Share

June 22, 2020
A week of "passion" for Wirecard is announced, listed on the Dax in Frankfurt, after the financial scandal that swept it. With closed markets, Moody's downgraded it to the junk "junk" step due to the disappearance of € 1.9 billion, and now the company is looking for a new financing strategy.

The German fintech company admitted "after further checks" that 1.9 billion euros in the balance sheet "most likely do not exist". The company active in electronic payment services with an intelligent finance platform, whose shares collapsed on the Stock Exchange on Thursday and Friday after the umpteenth postponement of the publication of the 2019 accounts, also withdrew the 2019 interim result published in February, on first quarter 2020 result and "cannot rule out a review of the results of previous years".

 Who knows if he will have the fate of an Arabian phoenix, but analysts are very skeptical about a "positive" end to this affair that led to the CEO's resignation before and which has now put management in desperate search to reassure investors . Time is running out: the company has so far not been able to present an annual balance sheet approved by auditors, and at this point banks could withdraw credit lines worth more than € 2 billion.

Meanwhile, Moody's motivated its downgrade, due in particular to "accounting irregularities and the related implications on the company's liquidity and financial profile following the failure to publish the consolidated consolidated accounts already postponed for 2019". In short, Wirecard is now in a liquidity crisis after admitting that it has been a victim of fraud. CEO Markus Braun has resigned, and Houlihan Lokey has come in his place to review his funding strategy. Meanwhile, efforts are being made to shed light on the missing money, which prevents the publication of the data: the investigation has even ended in Asia. There are two Filipino lenders who are implicated in the affair, BPI and BDO, but both deny having had money deposited by Wirecard. The governor of the Philippine Central Bank Benjamin Diokno has also taken the field to confirm their thesis, namely that the filing documents are false.

The adventure of Markus Braun, who had directed Wirecard since 2002, therefore ends badly. A computer expert from Vienna, Braun lived a quiet and inconspicuous life in the suburbs of Munich, where the Wirecard is based.

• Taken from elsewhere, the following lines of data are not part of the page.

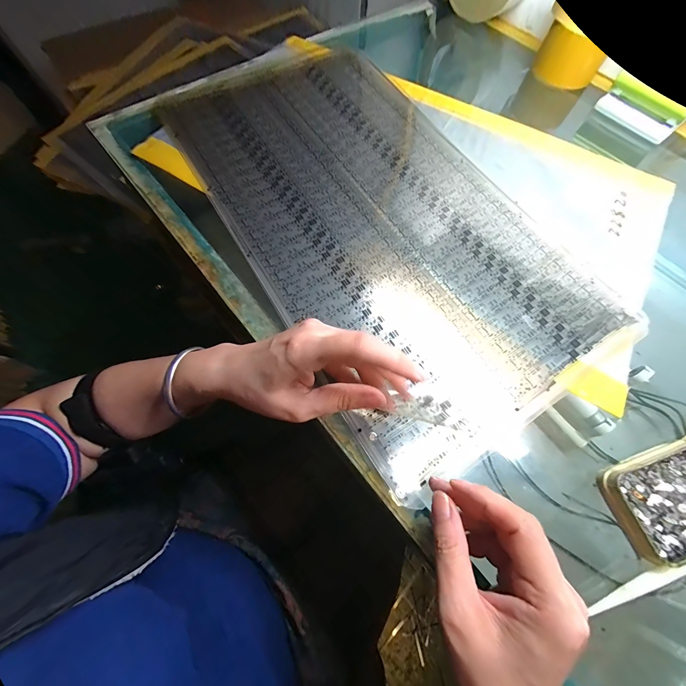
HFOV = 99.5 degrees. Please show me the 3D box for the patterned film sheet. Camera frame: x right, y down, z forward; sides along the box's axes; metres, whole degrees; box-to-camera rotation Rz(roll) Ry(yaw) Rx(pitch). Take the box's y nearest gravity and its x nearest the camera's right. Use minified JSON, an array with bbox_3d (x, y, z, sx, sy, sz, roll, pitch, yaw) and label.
[{"bbox_3d":[0.031,-0.152,0.317,0.283,0.008,0.513,-29,72,-13],"label":"patterned film sheet"}]

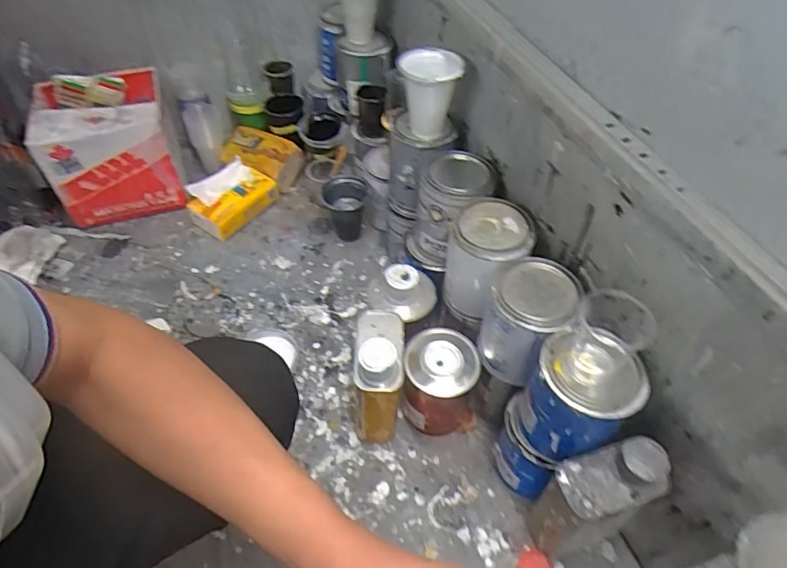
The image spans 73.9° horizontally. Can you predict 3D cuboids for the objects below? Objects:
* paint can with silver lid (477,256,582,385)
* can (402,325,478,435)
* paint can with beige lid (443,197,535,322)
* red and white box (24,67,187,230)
[{"bbox_3d":[0.166,0.046,0.661,0.100,0.131,0.111,18,52,12],"label":"paint can with silver lid"},{"bbox_3d":[0.068,0.145,0.742,0.103,0.145,0.095,1,51,-1],"label":"can"},{"bbox_3d":[0.128,-0.032,0.731,0.103,0.134,0.116,6,51,3],"label":"paint can with beige lid"},{"bbox_3d":[-0.572,-0.280,1.061,0.235,0.188,0.242,-15,53,-13],"label":"red and white box"}]

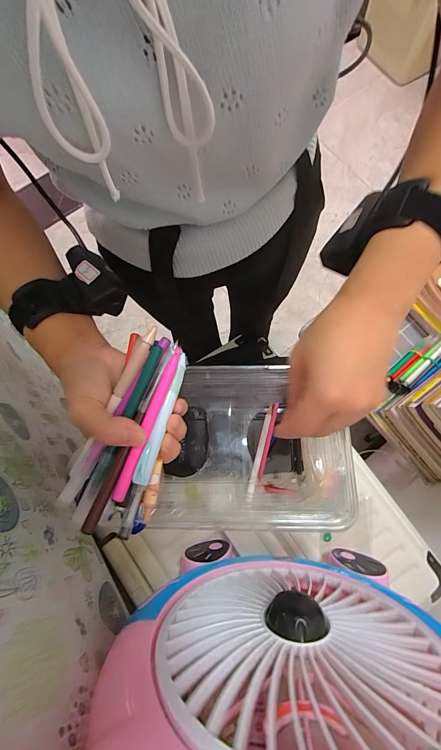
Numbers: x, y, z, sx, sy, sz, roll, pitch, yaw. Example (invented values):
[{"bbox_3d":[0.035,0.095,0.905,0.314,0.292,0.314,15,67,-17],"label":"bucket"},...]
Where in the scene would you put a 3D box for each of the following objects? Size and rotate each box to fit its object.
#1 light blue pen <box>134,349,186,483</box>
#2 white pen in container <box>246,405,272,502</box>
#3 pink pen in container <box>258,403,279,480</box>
[{"bbox_3d":[-0.043,0.031,0.240,0.011,0.008,0.102,15,68,5],"label":"light blue pen"},{"bbox_3d":[0.044,0.086,0.352,0.008,0.005,0.105,15,78,5],"label":"white pen in container"},{"bbox_3d":[0.055,0.074,0.356,0.006,0.004,0.086,14,80,5],"label":"pink pen in container"}]

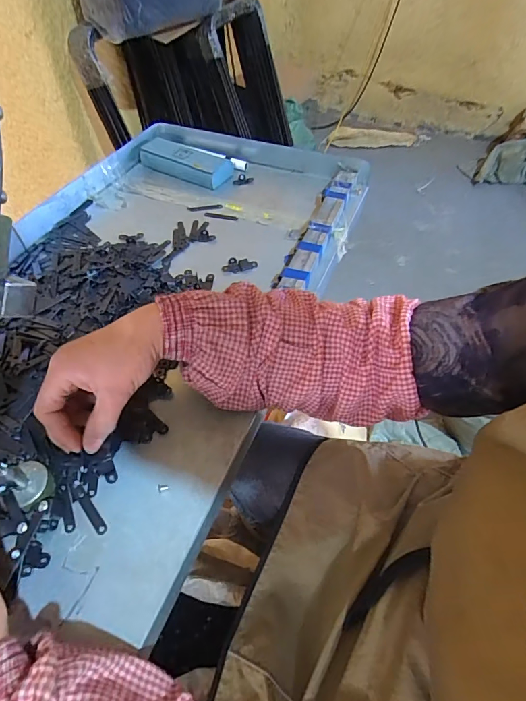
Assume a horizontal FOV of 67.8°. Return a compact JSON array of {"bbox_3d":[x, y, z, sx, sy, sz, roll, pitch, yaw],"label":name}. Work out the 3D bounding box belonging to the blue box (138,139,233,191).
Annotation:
[{"bbox_3d":[-0.132,-0.323,0.671,0.160,0.033,0.070,25,56,18],"label":"blue box"}]

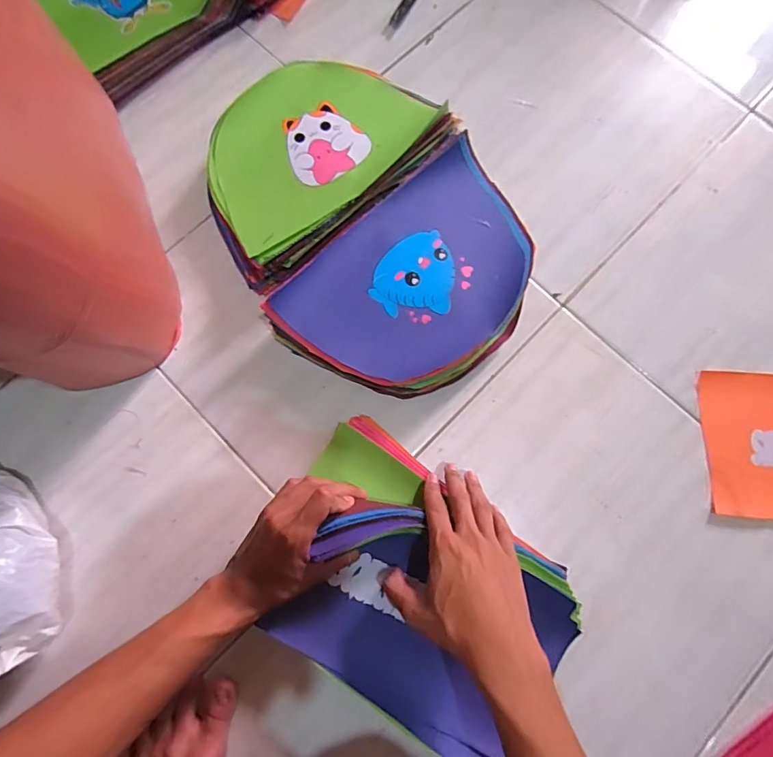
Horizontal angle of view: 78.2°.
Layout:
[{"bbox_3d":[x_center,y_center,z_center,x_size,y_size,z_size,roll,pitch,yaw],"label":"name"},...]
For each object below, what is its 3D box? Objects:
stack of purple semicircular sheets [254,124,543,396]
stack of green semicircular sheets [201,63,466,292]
[{"bbox_3d":[0.042,-0.106,0.556,0.209,0.059,0.301,42,80,10],"label":"stack of purple semicircular sheets"},{"bbox_3d":[-0.094,-0.271,0.595,0.298,0.061,0.219,-42,79,-9],"label":"stack of green semicircular sheets"}]

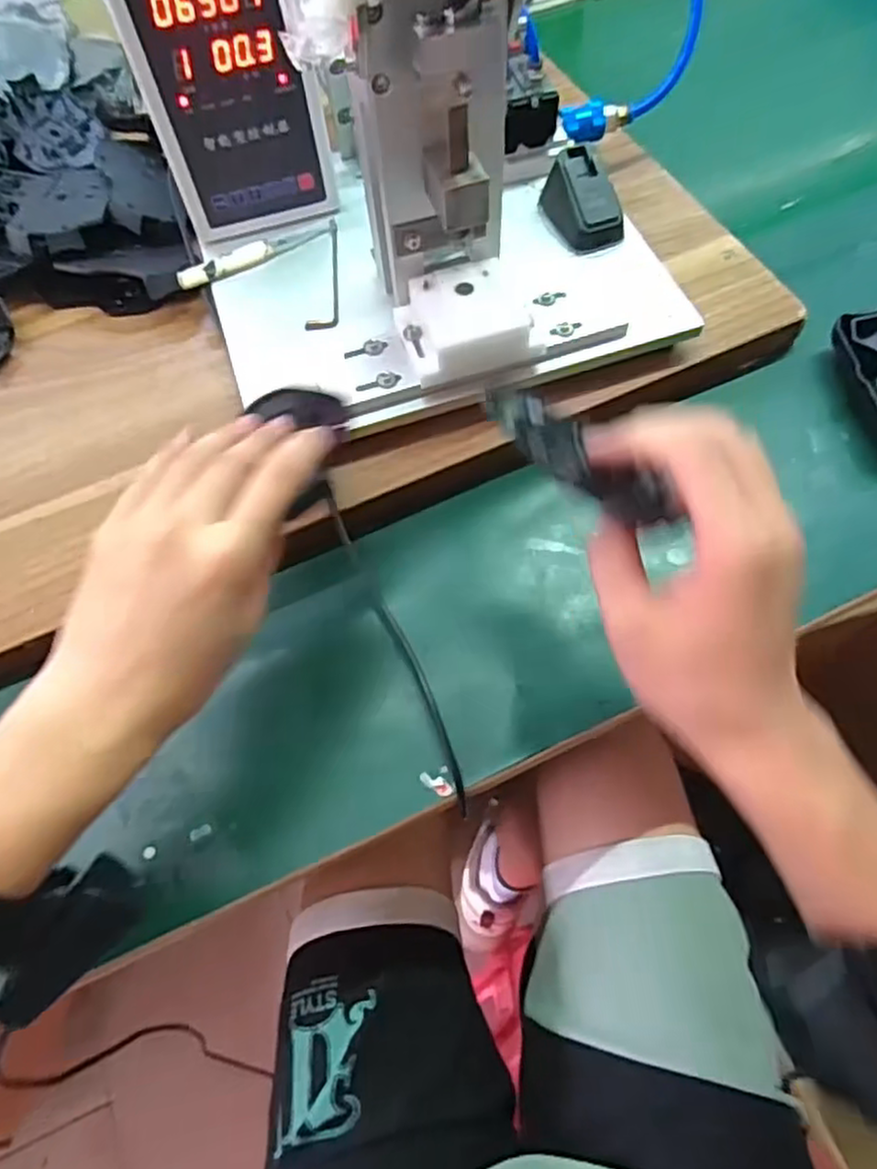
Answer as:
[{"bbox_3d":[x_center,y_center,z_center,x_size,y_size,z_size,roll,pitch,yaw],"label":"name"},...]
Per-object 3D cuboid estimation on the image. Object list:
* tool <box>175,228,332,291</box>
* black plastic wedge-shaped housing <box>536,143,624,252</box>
[{"bbox_3d":[-0.133,-0.240,0.506,0.114,0.008,0.018,-28,66,-11],"label":"tool"},{"bbox_3d":[0.102,-0.270,0.495,0.036,0.034,0.062,-27,66,-10],"label":"black plastic wedge-shaped housing"}]

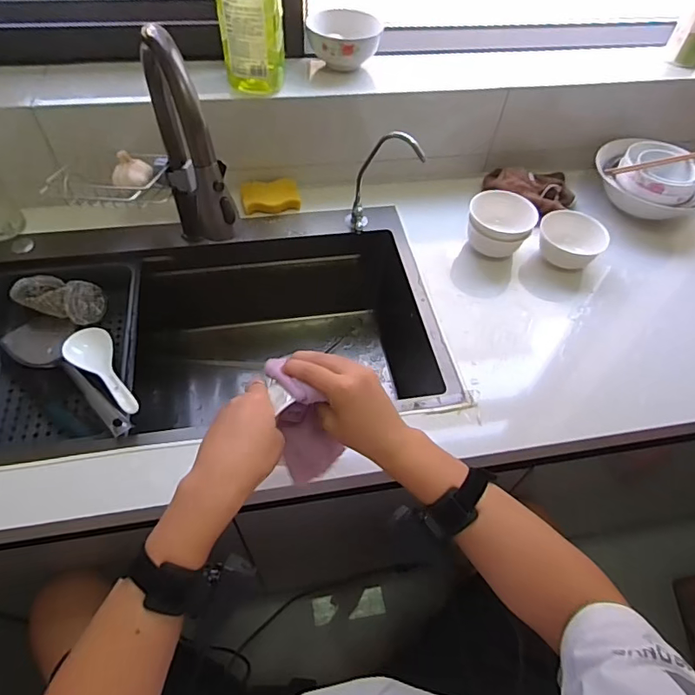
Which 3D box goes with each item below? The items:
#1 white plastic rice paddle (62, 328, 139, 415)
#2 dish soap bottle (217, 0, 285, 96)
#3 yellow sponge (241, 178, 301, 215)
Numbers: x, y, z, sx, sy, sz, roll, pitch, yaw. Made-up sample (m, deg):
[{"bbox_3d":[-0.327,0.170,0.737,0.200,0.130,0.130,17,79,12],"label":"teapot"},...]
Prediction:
[{"bbox_3d":[-0.374,0.032,0.737,0.068,0.027,0.237,-33,42,-24],"label":"white plastic rice paddle"},{"bbox_3d":[-0.149,-0.536,0.742,0.094,0.266,0.058,5,54,1],"label":"dish soap bottle"},{"bbox_3d":[-0.147,-0.290,0.926,0.108,0.017,0.082,-9,55,-10],"label":"yellow sponge"}]

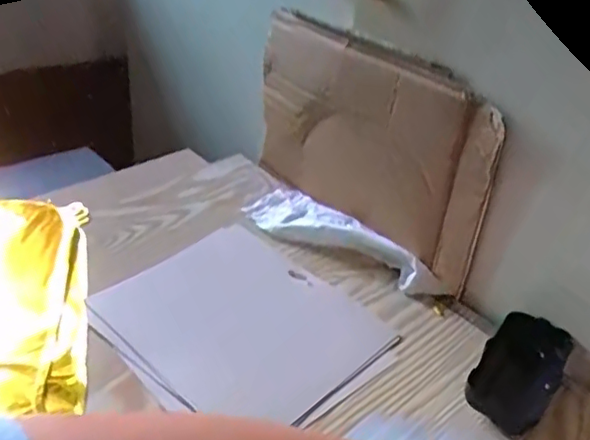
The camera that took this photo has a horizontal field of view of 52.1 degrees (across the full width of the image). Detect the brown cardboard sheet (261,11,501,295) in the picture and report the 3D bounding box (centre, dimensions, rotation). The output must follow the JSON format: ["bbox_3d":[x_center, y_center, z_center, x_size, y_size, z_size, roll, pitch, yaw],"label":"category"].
[{"bbox_3d":[0.061,-0.076,0.573,0.038,0.174,0.283,-14,38,-29],"label":"brown cardboard sheet"}]

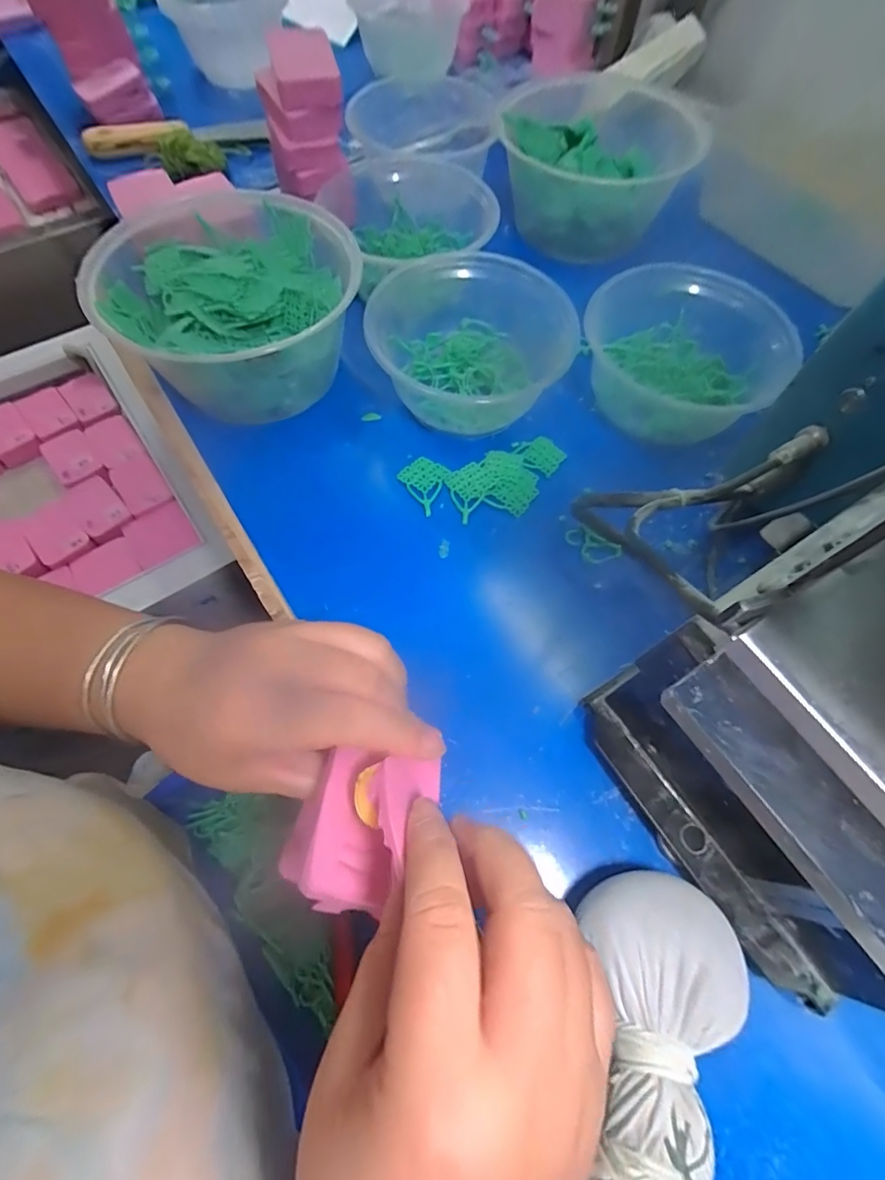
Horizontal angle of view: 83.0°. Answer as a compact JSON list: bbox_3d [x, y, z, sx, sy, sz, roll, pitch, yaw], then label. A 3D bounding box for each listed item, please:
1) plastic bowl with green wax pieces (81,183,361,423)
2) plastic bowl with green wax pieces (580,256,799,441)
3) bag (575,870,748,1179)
[{"bbox_3d":[-0.134,-0.192,0.341,0.155,0.078,0.164,1,65,-1],"label":"plastic bowl with green wax pieces"},{"bbox_3d":[0.172,-0.167,0.348,0.124,0.052,0.122,1,65,-1],"label":"plastic bowl with green wax pieces"},{"bbox_3d":[0.075,0.190,0.192,0.061,0.046,0.141,12,65,5],"label":"bag"}]

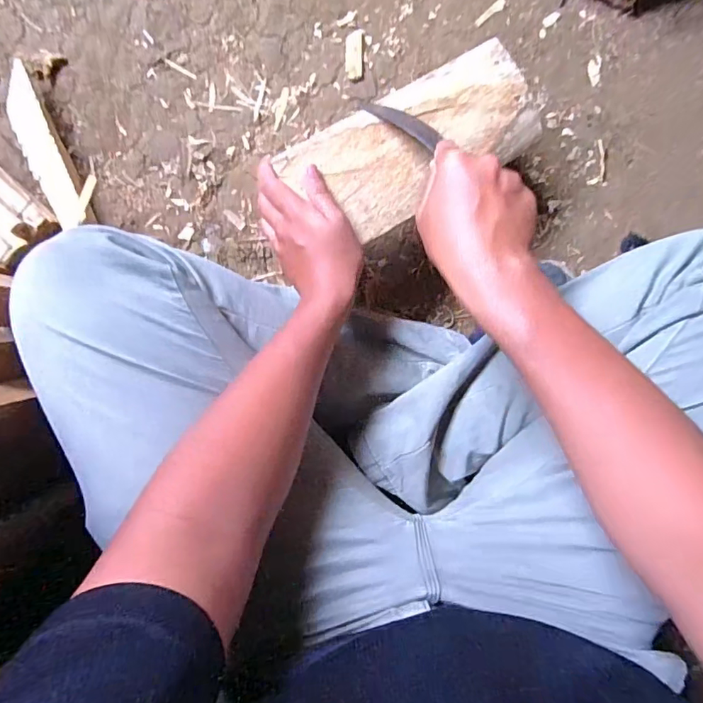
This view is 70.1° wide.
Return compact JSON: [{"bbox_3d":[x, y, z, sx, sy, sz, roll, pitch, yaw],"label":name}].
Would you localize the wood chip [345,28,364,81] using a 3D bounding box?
[{"bbox_3d":[0.004,-0.365,0.614,0.021,0.007,0.060,3,91,-8],"label":"wood chip"}]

According to reports from the Wall Street Journal, and according to FactSet data, Braun controlled about 7% of the company's shares, which up to the beginning of this week amounted to 1 billion dollars. With the crater in stocks over the past two days, these stocks are now worth around $ 200 million. "Capital market confidence in the company I have run for 18 years has been deeply shaken," said Mr. Braun in a statement. Braun chaired Wirecard, which has grown to become one of the highest-profile fintech companies in Europe. It processes electronic payments for retailers and others, provides related services and loans and has a high exposure to the rapid growth of the Asian markets. Braun was proud that Wirecard was a rare European technological success, but he also saw it as a global force. "We are active on all five continents," he said in a 2019 corporate video. When initially the budget hole in the company was reported, the CEO of Wirecard called the report "inaccurate, misleading and defamatory", also if in the following days he acknowledged that an internal investigation had been commissioned. In November, after agreeing to have KPMG conduct an external audit of the company, Braun told investors that nothing would be found. "Today we can totally confirm that all these accusations are unfounded." Activist investor Christopher Hohn, who had bet that the company's shares would collapse, instead tried to get Braun fired in April after the audit failed to get answers to certain questions.

 The response had not changed much once the file had gone into the hands of EY, Wirecard's external auditor, now under fire by the shareholders of the payment company. For example, the Dutch shareholder group VEB said it would seek compensation from EY because it had not warned investors before: "Just when EY was supposed to play a protective and clarifying role, it left the shareholders out in the cold," is was their harsh comment. According to the Financial Times, in the past few months, Wirecard staff seemed to have conspired to fraudulently inflate the sales and profits of the Wirecard branches in Dubai and Dublin and mislead EY, the group's auditor for a decade. Since March, Wirecard has postponed the publication of the 2019 results three times, but has since repeatedly told investors that it "expects an unqualified review opinion." And what time is struggling to arrive. Meanwhile, the shares of the German technology group, which only two years ago had been included in the prestigious Dax 30 index after having recorded a market value of 24 billion euros, collapsed after EY's announcement that it could not continue its work audit, and its value has dropped to 4 billion euros. On Friday alone, they lost 36%.